Image and design file data:
========================================

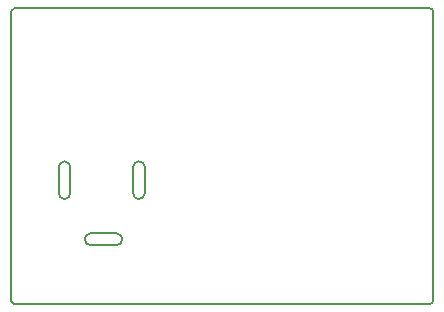
<source format=gko>
G04 DipTrace 3.2.0.1*
G04 DynamixelMUX.gko*
%MOIN*%
G04 #@! TF.FileFunction,Profile*
G04 #@! TF.Part,Single*
%ADD11C,0.005512*%
%FSLAX26Y26*%
G04*
G70*
G90*
G75*
G01*
G04 BoardOutline*
%LPD*%
X403544Y393701D2*
D11*
X1789370D1*
G03X1799213Y403544I-1J9844D01*
G01*
Y1368110D1*
G03X1789370Y1377953I-9844J-1D01*
G01*
X403544D1*
G03X393701Y1368110I1J-9844D01*
G01*
Y403544D1*
G03X403544Y393701I9844J1D01*
G01*
X818756Y868512D2*
G02X838433Y848823I-23J-19700D01*
G01*
Y762209D1*
G02X818756Y742480I-19840J110D01*
G01*
G02X799079Y762209I62J19739D01*
G01*
Y848823D1*
G02X818756Y868512I19602J87D01*
G01*
X570708D2*
G02X590385Y848823I75J-19602D01*
G01*
Y762209D1*
G02X570708Y742480I-19740J10D01*
G01*
G02X551031Y762209I62J19739D01*
G01*
Y848823D1*
G02X570708Y868512I19602J87D01*
G01*
X763602Y608669D2*
G02X743925Y588980I-19602J-87D01*
G01*
X657345D1*
G02X637610Y608669I-35J19700D01*
G01*
G02X657345Y628358I19769J-81D01*
G01*
X743925D1*
G02X763602Y608669I7J-19670D01*
G01*
M02*

</source>
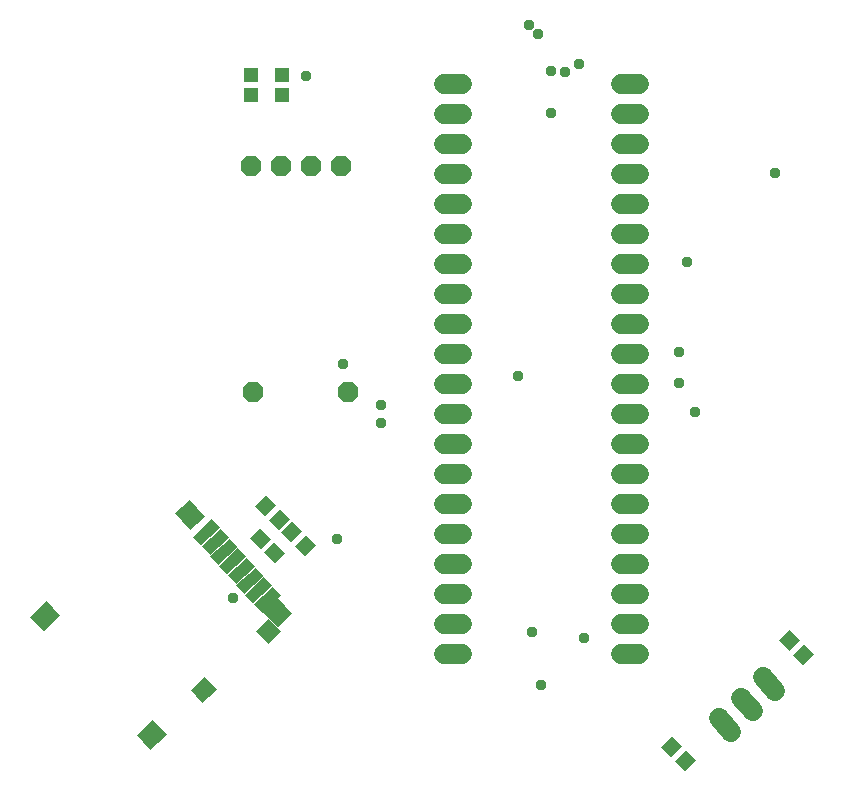
<source format=gbr>
G04 EAGLE Gerber RS-274X export*
G75*
%MOMM*%
%FSLAX34Y34*%
%LPD*%
%INSoldermask Top*%
%IPPOS*%
%AMOC8*
5,1,8,0,0,1.08239X$1,22.5*%
G01*
%ADD10R,2.203200X1.003200*%
%ADD11R,1.703200X1.903200*%
%ADD12R,1.803200X1.703200*%
%ADD13R,1.503200X1.493200*%
%ADD14R,1.603200X1.493200*%
%ADD15P,1.852186X8X22.500000*%
%ADD16C,1.727200*%
%ADD17R,1.203200X1.303200*%
%ADD18P,1.869504X8X22.500000*%
%ADD19R,1.303200X1.203200*%
%ADD20C,0.959600*%


D10*
G36*
X250400Y216487D02*
X266772Y231228D01*
X273484Y223773D01*
X257112Y209032D01*
X250400Y216487D01*
G37*
G36*
X243040Y224661D02*
X259412Y239402D01*
X266124Y231947D01*
X249752Y217206D01*
X243040Y224661D01*
G37*
G36*
X235679Y232836D02*
X252051Y247577D01*
X258763Y240122D01*
X242391Y225381D01*
X235679Y232836D01*
G37*
G36*
X228319Y241010D02*
X244691Y255751D01*
X251403Y248296D01*
X235031Y233555D01*
X228319Y241010D01*
G37*
G36*
X220959Y249185D02*
X237331Y263926D01*
X244043Y256471D01*
X227671Y241730D01*
X220959Y249185D01*
G37*
G36*
X213598Y257360D02*
X229970Y272101D01*
X236682Y264646D01*
X220310Y249905D01*
X213598Y257360D01*
G37*
G36*
X206238Y265534D02*
X222610Y280275D01*
X229322Y272820D01*
X212950Y258079D01*
X206238Y265534D01*
G37*
G36*
X198877Y273709D02*
X215249Y288450D01*
X221961Y280995D01*
X205589Y266254D01*
X198877Y273709D01*
G37*
D11*
G36*
X165486Y118500D02*
X176883Y105842D01*
X162740Y93108D01*
X151343Y105766D01*
X165486Y118500D01*
G37*
D12*
G36*
X270495Y196859D02*
X258429Y210258D01*
X271085Y221655D01*
X283151Y208256D01*
X270495Y196859D01*
G37*
D13*
G36*
X273492Y192830D02*
X262322Y182772D01*
X252330Y193868D01*
X263500Y203926D01*
X273492Y192830D01*
G37*
D14*
G36*
X196966Y144017D02*
X208879Y154745D01*
X218870Y143649D01*
X206957Y132921D01*
X196966Y144017D01*
G37*
D11*
G36*
X75153Y218825D02*
X86550Y206167D01*
X72407Y193433D01*
X61010Y206091D01*
X75153Y218825D01*
G37*
G36*
X183486Y293491D02*
X196144Y304888D01*
X208878Y290745D01*
X196220Y279348D01*
X183486Y293491D01*
G37*
D15*
X250000Y396000D03*
X330000Y396000D03*
D16*
X681410Y154471D02*
X691803Y143325D01*
X673227Y126002D02*
X662833Y137148D01*
X644257Y119825D02*
X654651Y108680D01*
D17*
G36*
X616413Y92739D02*
X624771Y84084D01*
X615397Y75033D01*
X607039Y83688D01*
X616413Y92739D01*
G37*
G36*
X604603Y104967D02*
X612961Y96312D01*
X603587Y87261D01*
X595229Y95916D01*
X604603Y104967D01*
G37*
G36*
X716413Y182739D02*
X724771Y174084D01*
X715397Y165033D01*
X707039Y173688D01*
X716413Y182739D01*
G37*
G36*
X704603Y194967D02*
X712961Y186312D01*
X703587Y177261D01*
X695229Y185916D01*
X704603Y194967D01*
G37*
D16*
X426620Y657300D02*
X411380Y657300D01*
X411380Y631900D02*
X426620Y631900D01*
X426620Y606500D02*
X411380Y606500D01*
X411380Y581100D02*
X426620Y581100D01*
X426620Y555700D02*
X411380Y555700D01*
X411380Y530300D02*
X426620Y530300D01*
X426620Y504900D02*
X411380Y504900D01*
X411380Y479500D02*
X426620Y479500D01*
X426620Y454100D02*
X411380Y454100D01*
X411380Y428700D02*
X426620Y428700D01*
X426620Y403300D02*
X411380Y403300D01*
X411380Y377900D02*
X426620Y377900D01*
X426620Y352500D02*
X411380Y352500D01*
X411380Y327100D02*
X426620Y327100D01*
X426620Y301700D02*
X411380Y301700D01*
X411380Y276300D02*
X426620Y276300D01*
X426620Y250900D02*
X411380Y250900D01*
X411380Y225500D02*
X426620Y225500D01*
X426620Y200100D02*
X411380Y200100D01*
X411380Y174700D02*
X426620Y174700D01*
X561380Y174700D02*
X576620Y174700D01*
X576620Y200100D02*
X561380Y200100D01*
X561380Y225500D02*
X576620Y225500D01*
X576620Y250900D02*
X561380Y250900D01*
X561380Y276300D02*
X576620Y276300D01*
X576620Y301700D02*
X561380Y301700D01*
X561380Y327100D02*
X576620Y327100D01*
X576620Y352500D02*
X561380Y352500D01*
X561380Y377900D02*
X576620Y377900D01*
X576620Y403300D02*
X561380Y403300D01*
X561380Y428700D02*
X576620Y428700D01*
X576620Y454100D02*
X561380Y454100D01*
X561380Y479500D02*
X576620Y479500D01*
X576620Y504900D02*
X561380Y504900D01*
X561380Y530300D02*
X576620Y530300D01*
X576620Y555700D02*
X561380Y555700D01*
X561380Y581100D02*
X576620Y581100D01*
X576620Y606500D02*
X561380Y606500D01*
X561380Y631900D02*
X576620Y631900D01*
X576620Y657300D02*
X561380Y657300D01*
D18*
X247900Y587300D03*
X273300Y587300D03*
X298700Y587300D03*
X324100Y587300D03*
D19*
X248000Y647500D03*
X248000Y664500D03*
X274000Y647500D03*
X274000Y664500D03*
D17*
G36*
X281637Y269149D02*
X273129Y277657D01*
X282343Y286871D01*
X290851Y278363D01*
X281637Y269149D01*
G37*
G36*
X293657Y257129D02*
X285149Y265637D01*
X294363Y274851D01*
X302871Y266343D01*
X293657Y257129D01*
G37*
G36*
X272363Y296851D02*
X280871Y288343D01*
X271657Y279129D01*
X263149Y287637D01*
X272363Y296851D01*
G37*
G36*
X260343Y308871D02*
X268851Y300363D01*
X259637Y291149D01*
X251129Y299657D01*
X260343Y308871D01*
G37*
D19*
G36*
X267657Y268851D02*
X276871Y259637D01*
X268363Y251129D01*
X259149Y260343D01*
X267657Y268851D01*
G37*
G36*
X255637Y280871D02*
X264851Y271657D01*
X256343Y263149D01*
X247129Y272363D01*
X255637Y280871D01*
G37*
D20*
X321000Y272000D03*
X326000Y420000D03*
X502000Y668000D03*
X502000Y632000D03*
X233000Y222000D03*
X474000Y410000D03*
X358000Y370000D03*
X358000Y385182D03*
X692000Y582000D03*
X295000Y664000D03*
X514000Y666718D03*
X526000Y674000D03*
X494000Y148000D03*
X610000Y404000D03*
X624000Y379000D03*
X610000Y430000D03*
X491000Y699000D03*
X530000Y188000D03*
X617282Y506000D03*
X483000Y707000D03*
X486000Y192818D03*
M02*

</source>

========================================

▶ [TASK PROMPT]: The lines above from the one with "X273129Y277657D01*" through the one with "X494000Y148000D03*" are to be duplicated exactly, ends included, with nothing added.

▶ [EXERCISE SOLUTION]:
X273129Y277657D01*
X282343Y286871D01*
X290851Y278363D01*
X281637Y269149D01*
G37*
G36*
X293657Y257129D02*
X285149Y265637D01*
X294363Y274851D01*
X302871Y266343D01*
X293657Y257129D01*
G37*
G36*
X272363Y296851D02*
X280871Y288343D01*
X271657Y279129D01*
X263149Y287637D01*
X272363Y296851D01*
G37*
G36*
X260343Y308871D02*
X268851Y300363D01*
X259637Y291149D01*
X251129Y299657D01*
X260343Y308871D01*
G37*
D19*
G36*
X267657Y268851D02*
X276871Y259637D01*
X268363Y251129D01*
X259149Y260343D01*
X267657Y268851D01*
G37*
G36*
X255637Y280871D02*
X264851Y271657D01*
X256343Y263149D01*
X247129Y272363D01*
X255637Y280871D01*
G37*
D20*
X321000Y272000D03*
X326000Y420000D03*
X502000Y668000D03*
X502000Y632000D03*
X233000Y222000D03*
X474000Y410000D03*
X358000Y370000D03*
X358000Y385182D03*
X692000Y582000D03*
X295000Y664000D03*
X514000Y666718D03*
X526000Y674000D03*
X494000Y148000D03*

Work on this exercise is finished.